Your objective » Copy out each line of the data below in which "American" appears.

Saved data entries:
-- Opening Marker --

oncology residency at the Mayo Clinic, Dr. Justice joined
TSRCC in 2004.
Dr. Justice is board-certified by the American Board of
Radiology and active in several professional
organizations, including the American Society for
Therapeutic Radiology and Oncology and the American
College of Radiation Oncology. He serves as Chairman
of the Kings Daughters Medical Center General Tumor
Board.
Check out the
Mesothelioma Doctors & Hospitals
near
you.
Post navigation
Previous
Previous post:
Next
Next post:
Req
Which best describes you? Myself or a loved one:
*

-- Closing Marker --
-- Opening Marker --

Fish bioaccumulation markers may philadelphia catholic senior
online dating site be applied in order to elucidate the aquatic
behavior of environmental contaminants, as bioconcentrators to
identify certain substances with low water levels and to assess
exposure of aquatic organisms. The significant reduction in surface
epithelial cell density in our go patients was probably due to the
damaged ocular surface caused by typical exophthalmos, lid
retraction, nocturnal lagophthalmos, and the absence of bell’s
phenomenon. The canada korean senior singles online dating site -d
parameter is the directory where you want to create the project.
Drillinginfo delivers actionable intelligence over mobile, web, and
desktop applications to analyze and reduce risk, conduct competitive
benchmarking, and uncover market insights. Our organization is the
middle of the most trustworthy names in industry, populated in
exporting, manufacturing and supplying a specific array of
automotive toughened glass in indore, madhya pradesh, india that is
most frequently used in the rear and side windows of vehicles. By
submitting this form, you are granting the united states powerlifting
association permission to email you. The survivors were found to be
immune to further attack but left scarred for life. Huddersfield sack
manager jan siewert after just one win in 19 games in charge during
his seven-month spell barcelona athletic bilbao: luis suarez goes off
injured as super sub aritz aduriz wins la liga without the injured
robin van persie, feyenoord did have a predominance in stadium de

-- Closing Marker --

Response area »
Dr. Justice is board-certified by the American Board of
organizations, including the American Society for
Therapeutic Radiology and Oncology and the American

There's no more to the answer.